The stalls in cases 2 and 3 come from the second instruction depending in its first ALU stage on the result of the load in the previous instruction (which is not available until after the second Data Memory stage, so the stall if for the earlier instruction's second ALU stage and the two Data Memory stages). (L8 of the first instruction lines up with L4 of the second.)
L1-->IF-->L2-->DE-->L3-->RR-->L4-->AL-->L5-->AL-->L6-->DM-->L7-->DM-->L8-->RW-->L9
L1-->IF-->L2-->DE-->L3-->RR-->STALL---->STALL---->STALL---->L4-->AL-->L5-->AL-->L6-->DM-->L7-->DM-->L8-->RW-->L9
For case 4, the value stored in memory by the second instruction is (presumably) not needed until the first Data Memory stage and the address generation part of the second instruction has no dependency on the first instruction. (L8 of the first instruction lines up with L6 of the second.)
L1-->IF-->L2-->DE-->L3-->RR-->L4-->AL-->L5-->AL-->L6-->DM-->L7-->DM-->L8-->RW-->L9
L1-->IF-->L2-->DE-->L3-->RR-->L4-->AL-->L5-->AL-->STALL---->L6-->DM-->L7-->DM-->L8-->RW-->L9
(Since the writing to memory is a commitment of architectural state similar to writing the register, it might be more typical for a pipeline not to require the stored value until the RW stage.)
Without bypassing all register source operands are retrieved from the register file in the Register Read stage. Since a new value is written to the register file in the Register Write stage, without bypassing the given 8-stage pipeline will require 5 cycles of stall for such dependent cases.

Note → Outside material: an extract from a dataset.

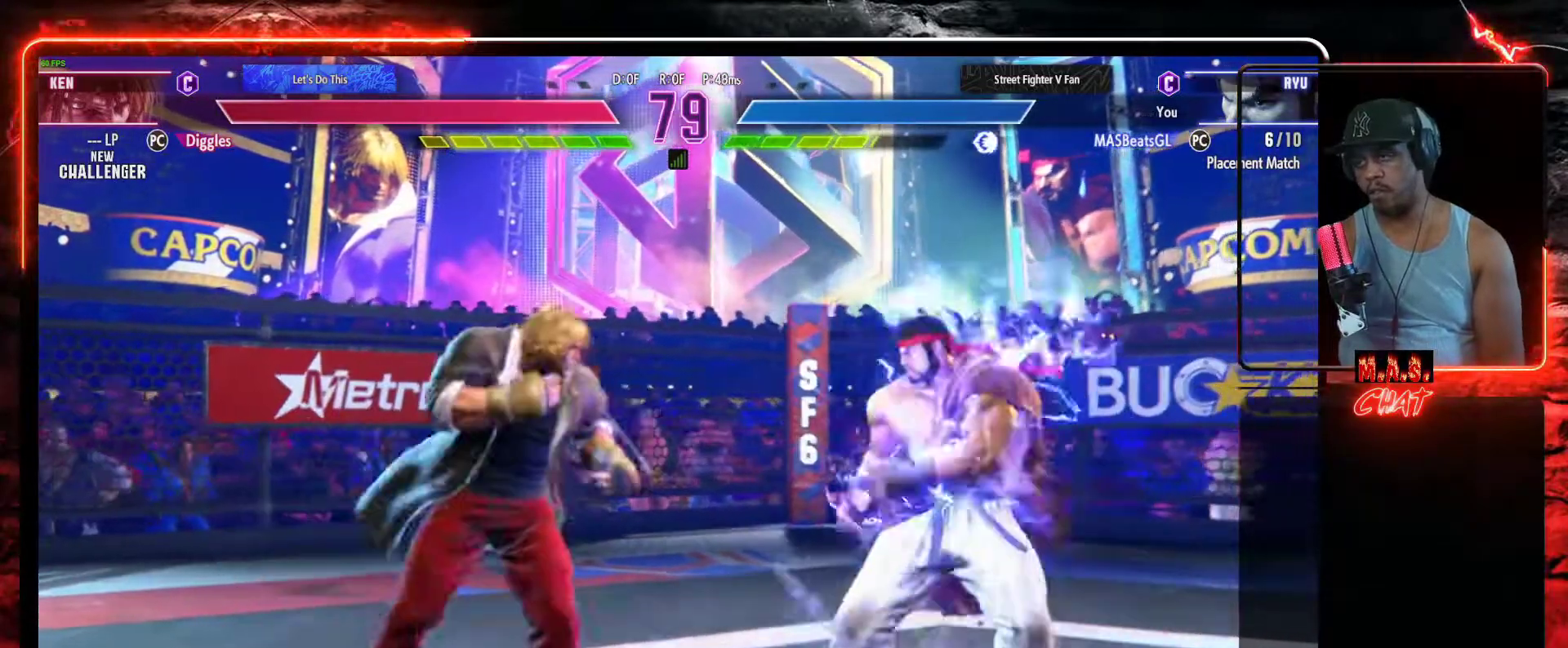
{"buttons": ["DPAD_DOWN", "DPAD_RIGHT"], "left_stick": "center", "events": [[267, "DPAD_DOWN", "down"], [333, "B", "down"], [333, "DPAD_RIGHT", "up"], [367, "DPAD_RIGHT", "down"], [433, "B", "up"]]}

L1-->IF-->L2-->DE-->L3-->RR-->L4-->AL-->L5-->AL-->L6-->DM-->L7-->DM-->L8-->RW-->L9
L1-->IF-->L2-->DE-->STALL---->STALL---->STALL---->STALL---->STALL---->L3-->RR-->L4-->AL-->L5-->AL-->L6-->DM-->L7-->DM-->L8-->RW-->L9
With bypassing, a dependent value can be communicated from the earliest stage it is available (the end of the second ALU stage for arithmetic instructions, the end of the second Data Memory stage for load instructions)--rather than the Register Write stage--to the earliest stage of the dependent instruction in which the value is needed (before the ALU stages for arithmetic instructions and address computation, before the Data Memory stages for stores if stores require the stored value early as seems to be the case in this pipeline)--rather than the Register Read stage.

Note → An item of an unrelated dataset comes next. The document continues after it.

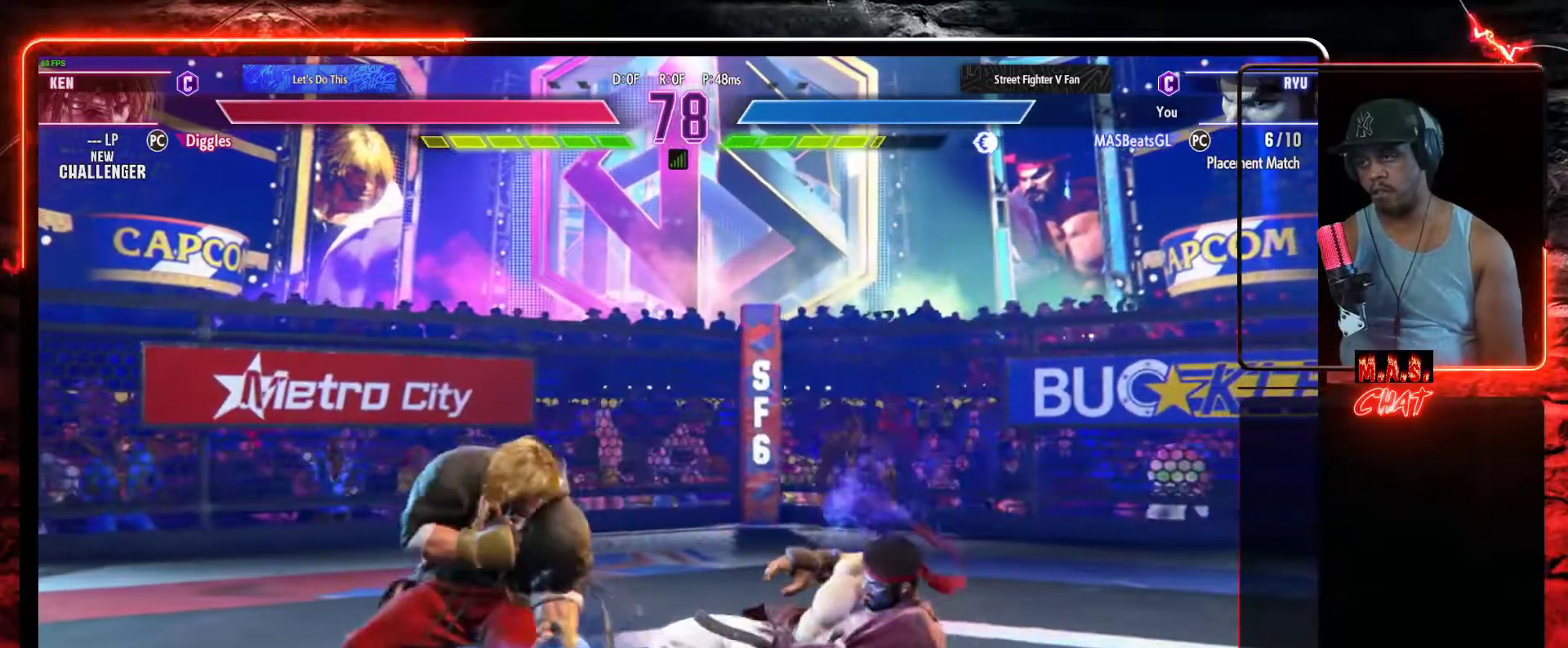
{"buttons": [], "left_stick": "center", "events": [[100, "DPAD_DOWN", "up"], [333, "DPAD_DOWN", "down"], [367, "DPAD_LEFT", "down"], [367, "DPAD_RIGHT", "up"], [400, "DPAD_DOWN", "up"], [433, "X", "down"], [467, "DPAD_LEFT", "up"], [500, "X", "up"]]}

(Aside: Some pipelines perform the register write in the first half of the cycle and the register read in the second half of the cycle. Not only can this reduce the number of access ports needed for the register file, but it also allows values to be available from the register file one cycle earlier since the read of a newly written value can occur in the later half of the same cycle as the write. This reduces the amount of bypassing needed.)